-- Opening Marker --

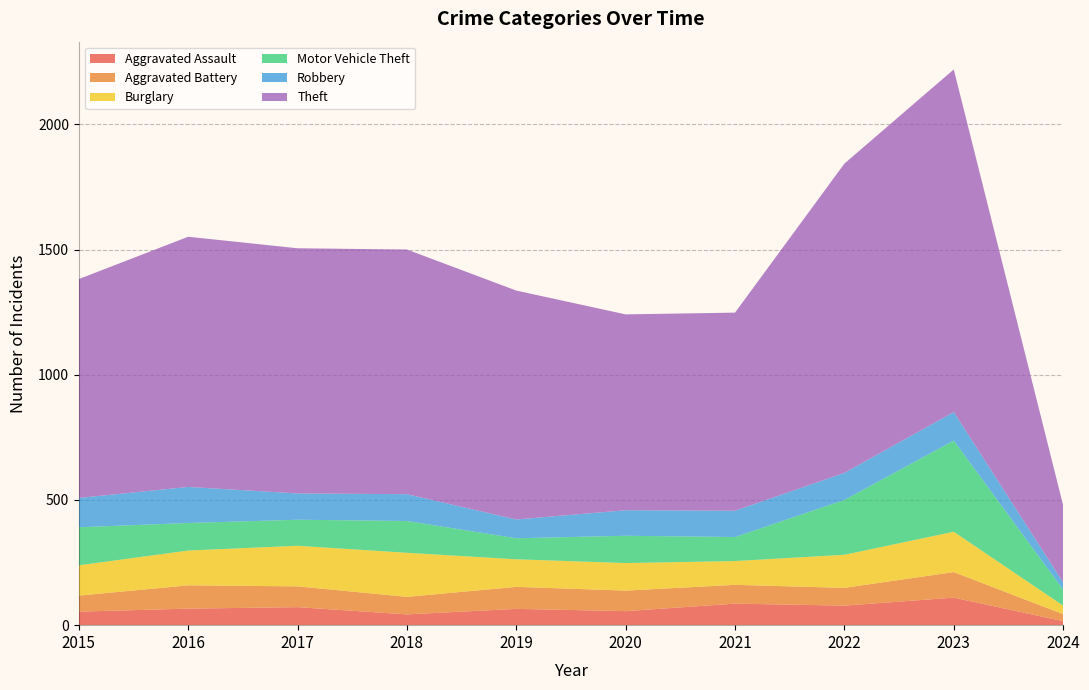

Reading right to left, extract all data points from this chart.

Aggravated Assault: 2024=16	2023=110	2022=78	2021=86	2020=56	2019=65	2018=43	2017=72	2016=66	2015=54
Aggravated Battery: 2024=28	2023=102	2022=71	2021=75	2020=82	2019=88	2018=70	2017=83	2016=93	2015=64
Burglary: 2024=34	2023=161	2022=132	2021=95	2020=110	2019=110	2018=176	2017=162	2016=139	2015=121
Motor Vehicle Theft: 2024=64	2023=364	2022=219	2021=96	2020=109	2019=84	2018=127	2017=104	2016=110	2015=152
Robbery: 2024=29	2023=114	2022=108	2021=105	2020=102	2019=75	2018=107	2017=105	2016=144	2015=117
Theft: 2024=308	2023=1368	2022=1235	2021=791	2020=782	2019=914	2018=977	2017=979	2016=999	2015=874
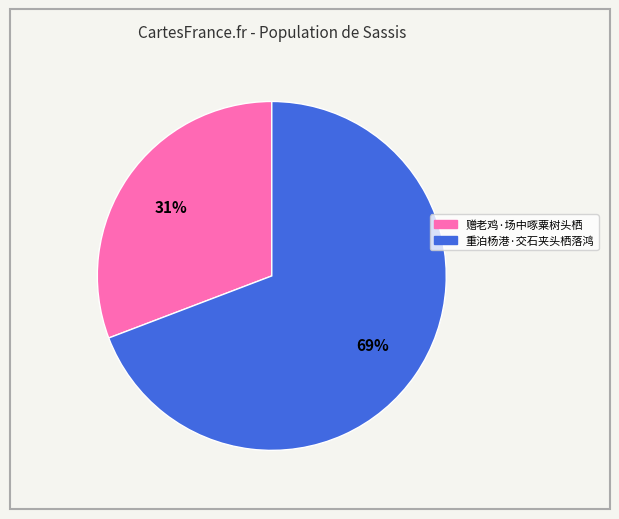

Between 重泊杨港·交石夹头栖落鸿 and 赠老鸡·场中啄粟树头栖, which is larger?

重泊杨港·交石夹头栖落鸿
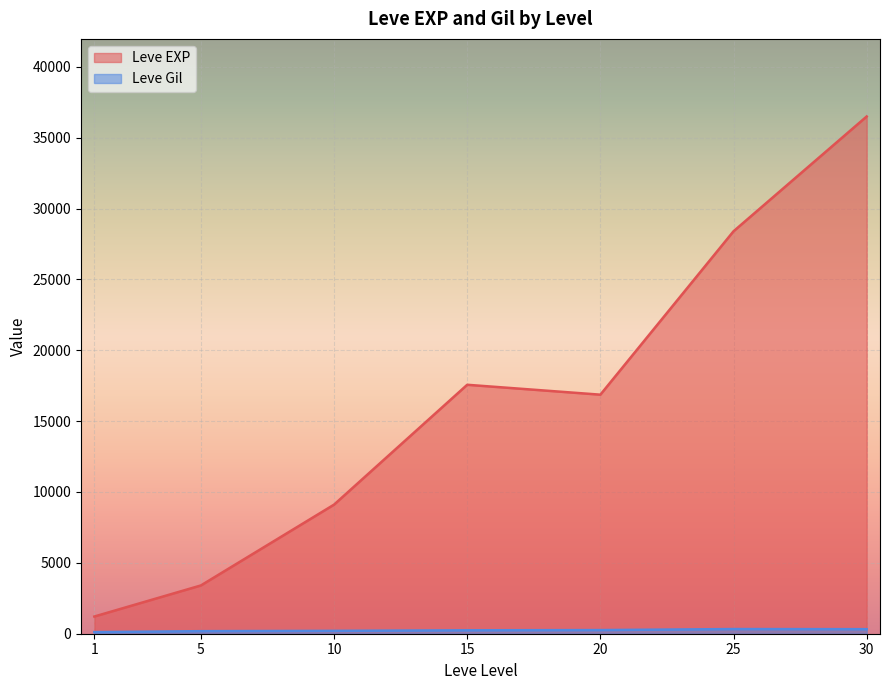

Which series has the widest spread of values?

Leve EXP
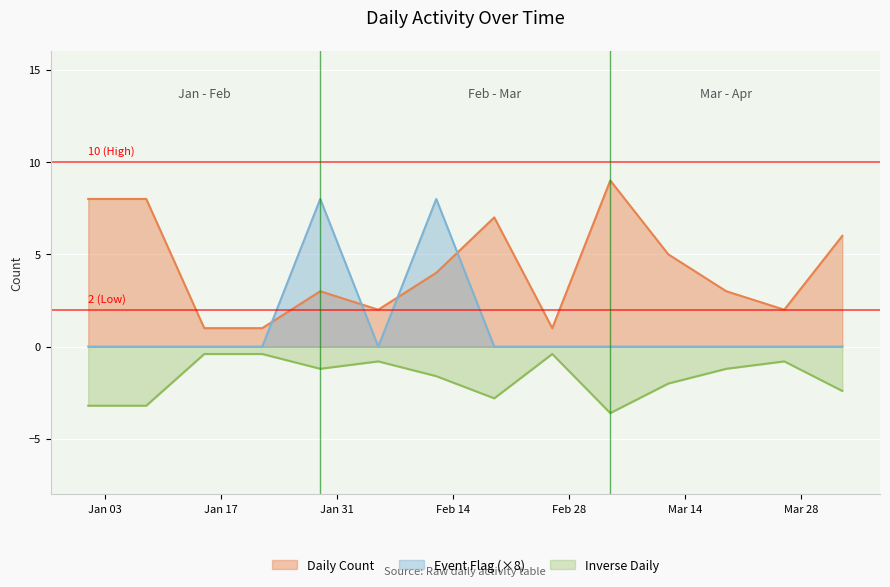

Where is the first local maximum for Daily Count?

2023-01-29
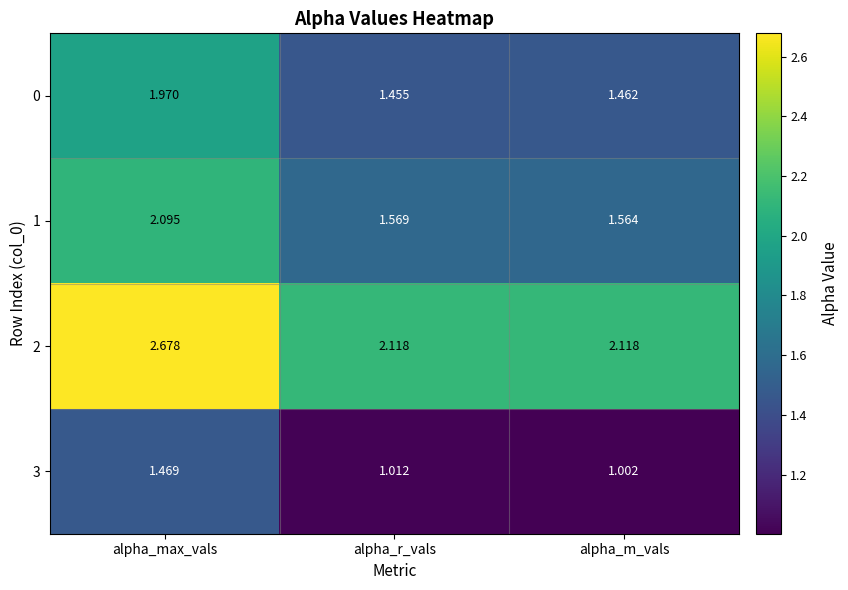

Rank the categories by 1 value from lowest to highest.

alpha_m_vals, alpha_r_vals, alpha_max_vals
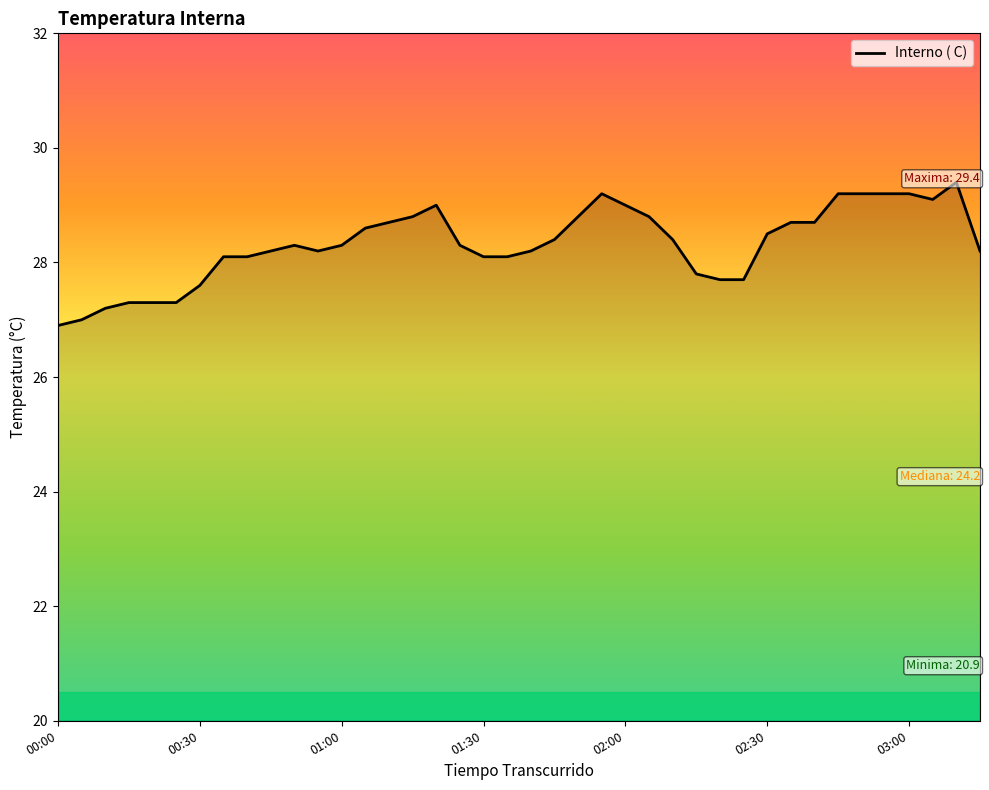

Reading left to right, extract all data points from this chart.

26.9	27.0	27.2	27.3	27.3	27.3	27.6	28.1	28.1	28.2	28.3	28.2	28.3	28.6	28.7	28.8	29.0	28.3	28.1	28.1	28.2	28.4	28.8	29.2	29.0	28.8	28.4	27.8	27.7	27.7	28.5	28.7	28.7	29.2	29.2	29.2	29.2	29.1	29.4	28.2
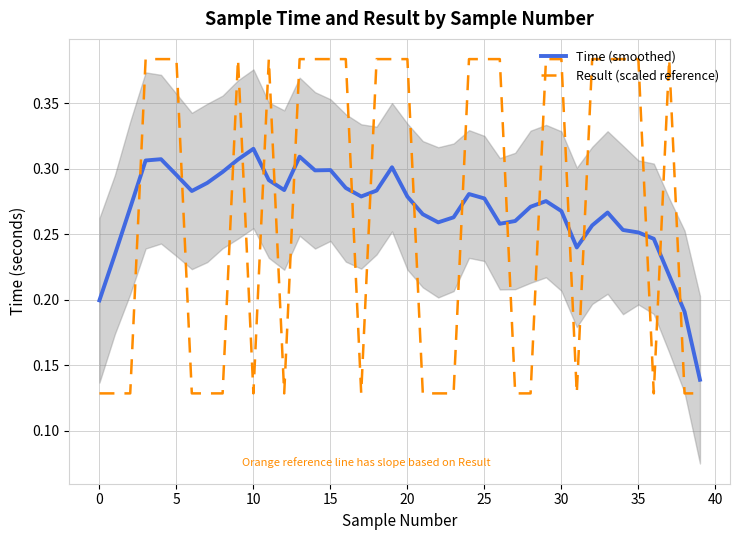

What is the greatest value displayed?

0.4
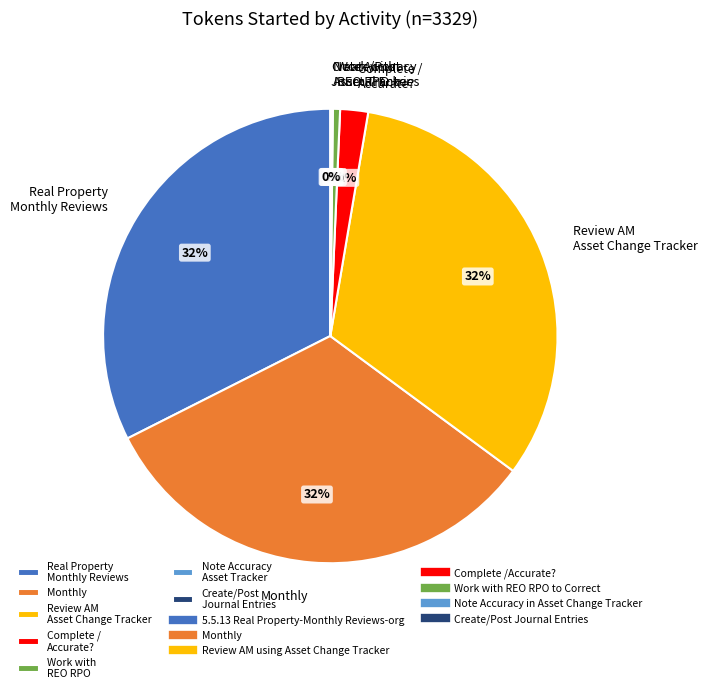

What percentage is the Monthly slice, to the nearest percent?

32%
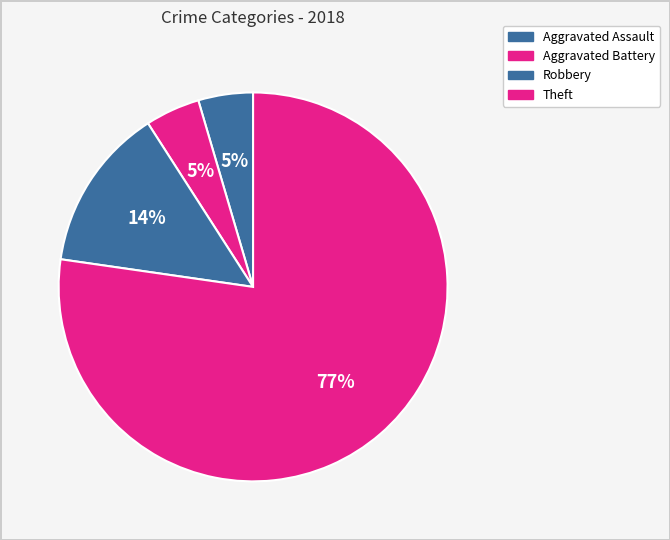

How many slices are in this pie chart?

4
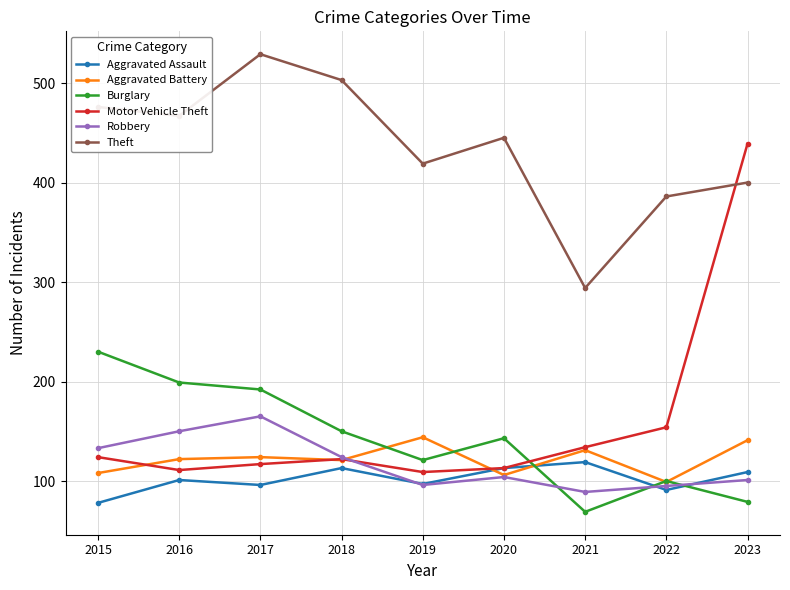

Is it true that Aggravated Assault equals 97 at 2019?

True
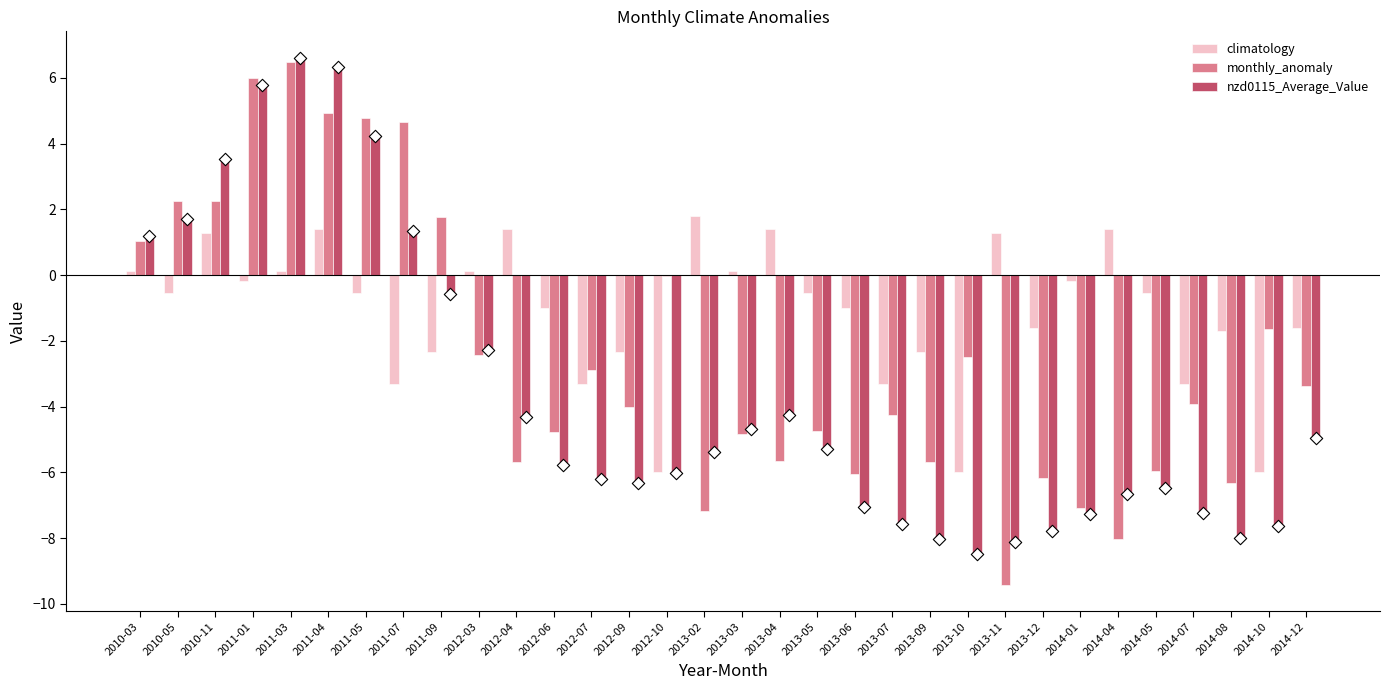

What is the total value across all series at 2012-09?

-12.7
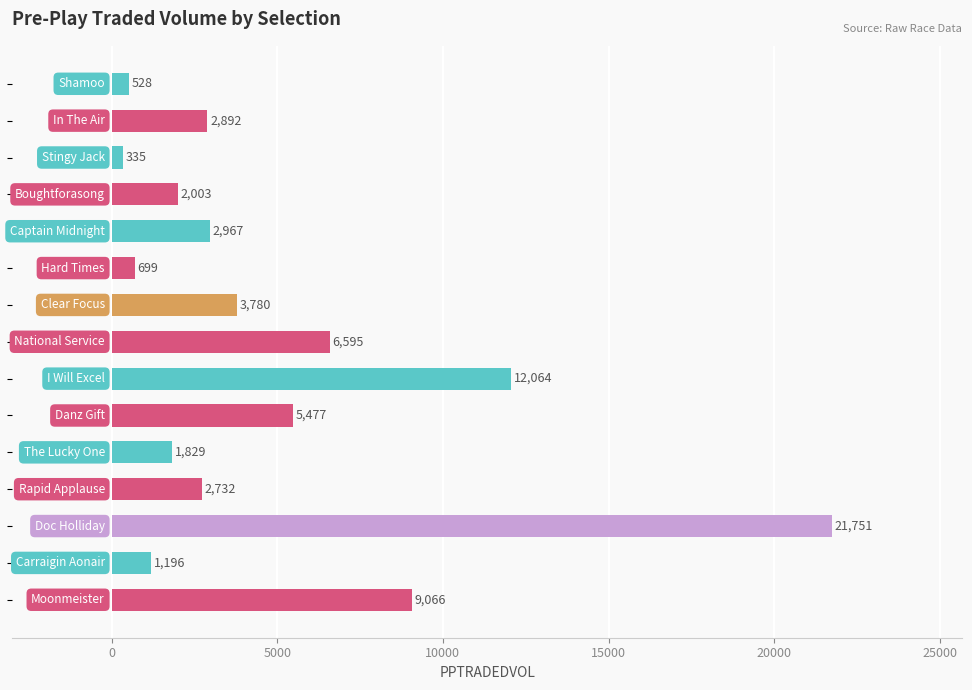

What is the value of the 15th bar from the top?

9066.2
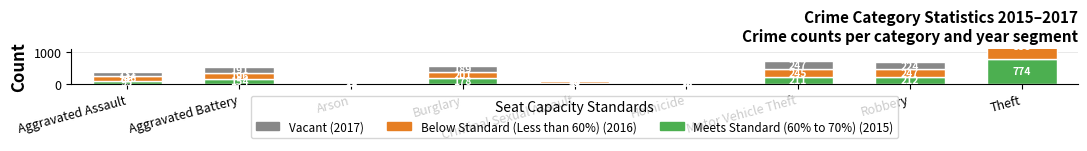

At which category does the chart reach its minimum across all series?

Homicide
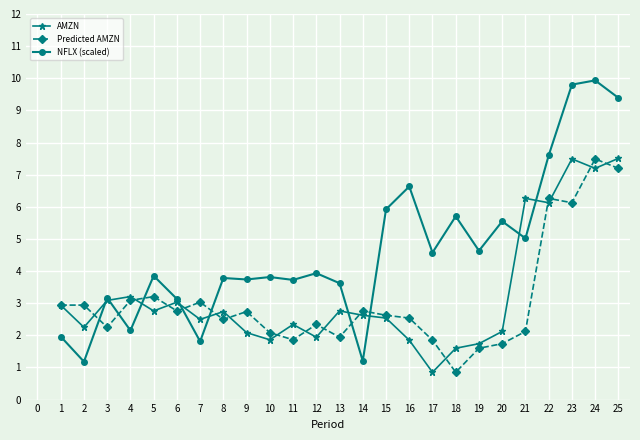

Which series has the largest range (max minus min)?

NFLX (scaled)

-- Closing Marker --

- What you need to do: Copy the listing word for word, from the line holding "Is it true that" through the end of the listing, with both ends included. Leave out the pictures.

- Exercise solution:
Is it true that Aggravated Assault equals 97 at 2019?

True

What is the total value across all series at 2012-09?

-12.7

What is the value of the 15th bar from the top?

9066.2

At which category does the chart reach its minimum across all series?

Homicide

Which series has the largest range (max minus min)?

NFLX (scaled)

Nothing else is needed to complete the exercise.